### Texte présenté

▼▼▼

«Je gère, il exécute. À quand un peu d'autonomie?»
Véronique, 26 ans, chargée de mission dans un poste diplomatique
Maxim, 27 ans, chef de produits dans une entreprise en haute technologie
Parents d'Annabelle et Victoria, des jumelles de 2 ans

Comment ils fonctionnent
Véronique s'occupe de la répartition des tâches, des achats et des corvées, et Maxim met l'épaule à la roue quand elle le lui demande. Sur le mur de la cuisine, un calendrier rappelle la plupart des tâches ménagères, les rendez-vous importants et même les journées pour les ordures. Véronique espérait que cela motiverait Maxim à participer davantage aux tâches, mais ce dernier n'aime pas les travaux dirigés et ignore le calendrier. Véronique a l'impression qu'elle doit toujours tout lui rappeler et que, si elle ne lui demande pas d'exécuter une tâche précise, il ne le fera pas par lui-même. «La mère de Maxim restait à la maison, et plusieurs tâches étaient remplies sans qu'il s'en rende compte. Si je ne lui dis pas qu'on doit épousseter, il ne le fait pas. On dirait que cela ne fait pas partie de sa conception du ménage», raconte Véronique.

Ce qui pose problème
Comme ils sont tous deux fort occupés avec le travail et les enfants, Véronique assure que le calendrier est essentiel. Mais elle est la seule à le tenir à jour et à le consulter. «J'aimerais que Maxim prenne davantage d'initiatives, que je n'aie pas constamment à lui dire quelle est la prochaine tâche à accomplir», dit-elle. De son côté, Maxim a fait savoir à Véronique qu'une méthode trop rigide, tel le calendrier, lui enlève l'envie de s'impliquer dans l'organisation. «J'ai besoin de décider, moi, quand je veux effectuer une tâche», explique-t-il.
De plus, Maxim occupe un poste qui l'amène à voyager fréquemment à l'extérieur du pays, et Véronique se retrouve rapidement débordée les jours où elle est seule.

▲▲▲

### Contenu des données

▼▼▼

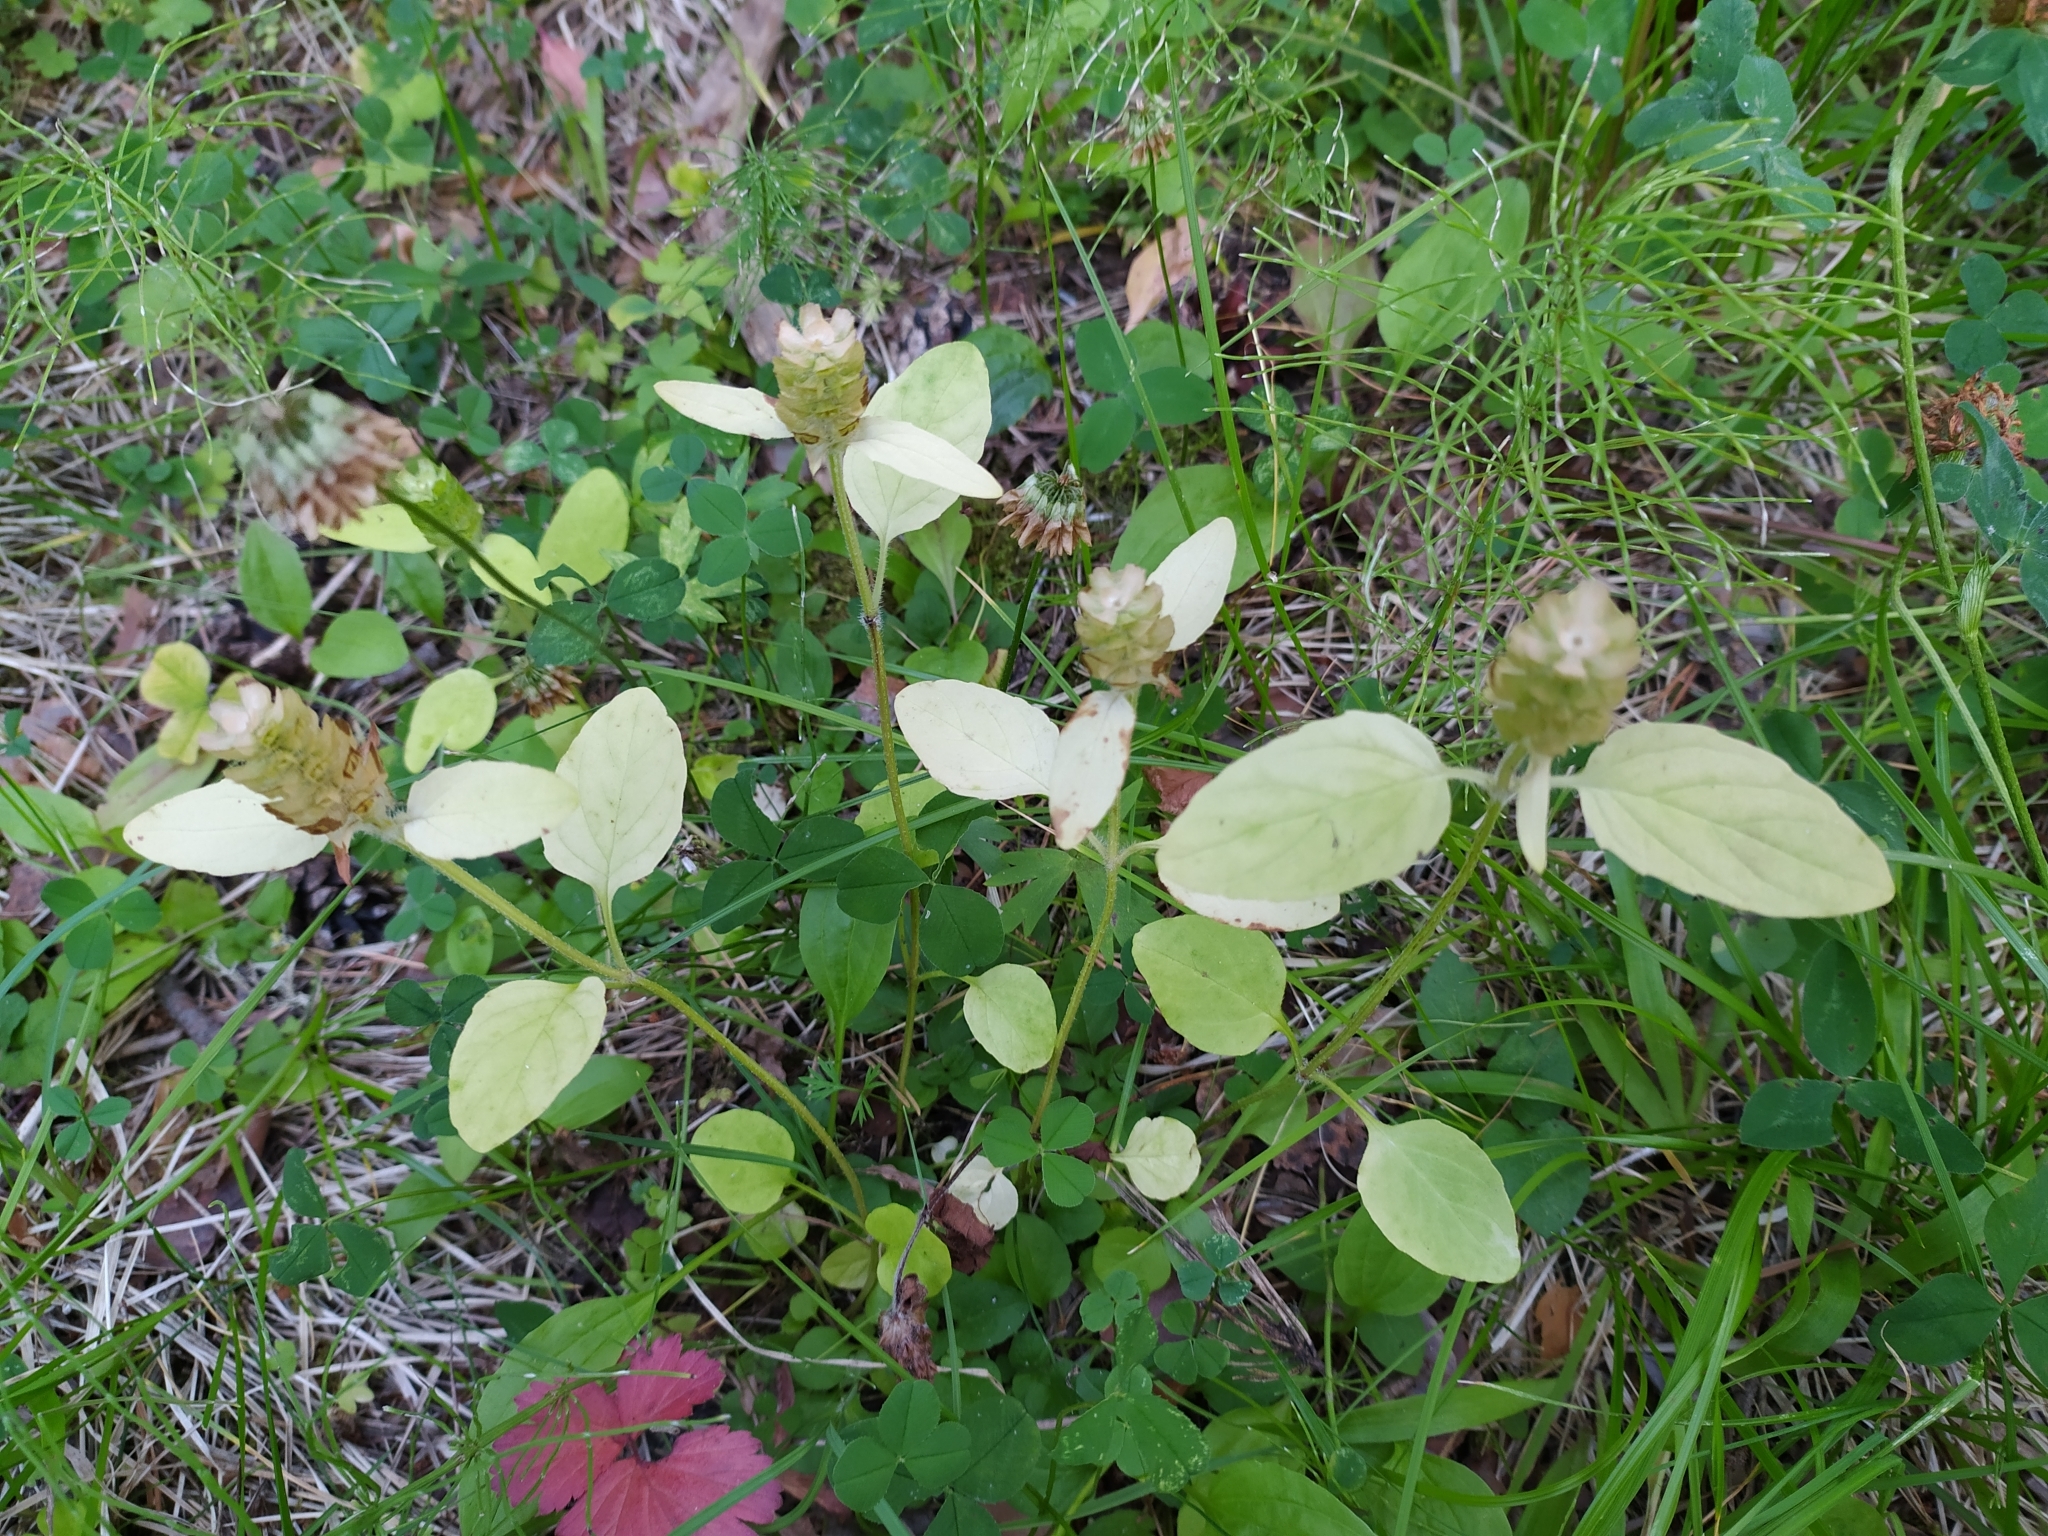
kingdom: Plantae
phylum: Tracheophyta
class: Magnoliopsida
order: Lamiales
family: Lamiaceae
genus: Prunella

▲▲▲

### Consigne
Écrivez la suite du texte sur le partage des tâches ménagères entre Véronique et Maxim, en reprenant après sa dernière phrase. Les données sont tirées d'une autre source que le texte.

### Réponse
Si on vit la même situation que Véronique et Maxim, nos experts conseillent de...
  • Trier les tâches selon nos préférences. Même en ménage, on a des goûts. Claudie Arsenault propose au couple un petit exercice: sur une même feuille, chacun note d'une couleur différente les tâches qu'il préfère. «La division du travail sera sûrement plus facile ainsi», dit-elle.
  • Transférer les tâches... et l'autonomie qui va avec. Une fois les tâches attribuées, on laisse l'autre décider comment il les exécutera. «Par exemple, on peut suggérer qu'une de nos tâches soit répartie sur plusieurs jours. Chacun trouve sa façon de faire», explique Sophie Legault.
  • Troquer le calendrier pour la liste. Au lieu d'un horaire rigide, Laurie Betito propose d'établir une liste de tâches pour une semaine. «Et quelle motivation de rayer ce qui est fait!»
  • Prévoir un plan B. Pendant les absences de Maxim, Claudie Arsenault suggère de diminuer les tâches, soit en s'organisant à l'avance (faire une plus grosse épicerie la semaine précédente), soit en laissant de côté les tâches non urgentes.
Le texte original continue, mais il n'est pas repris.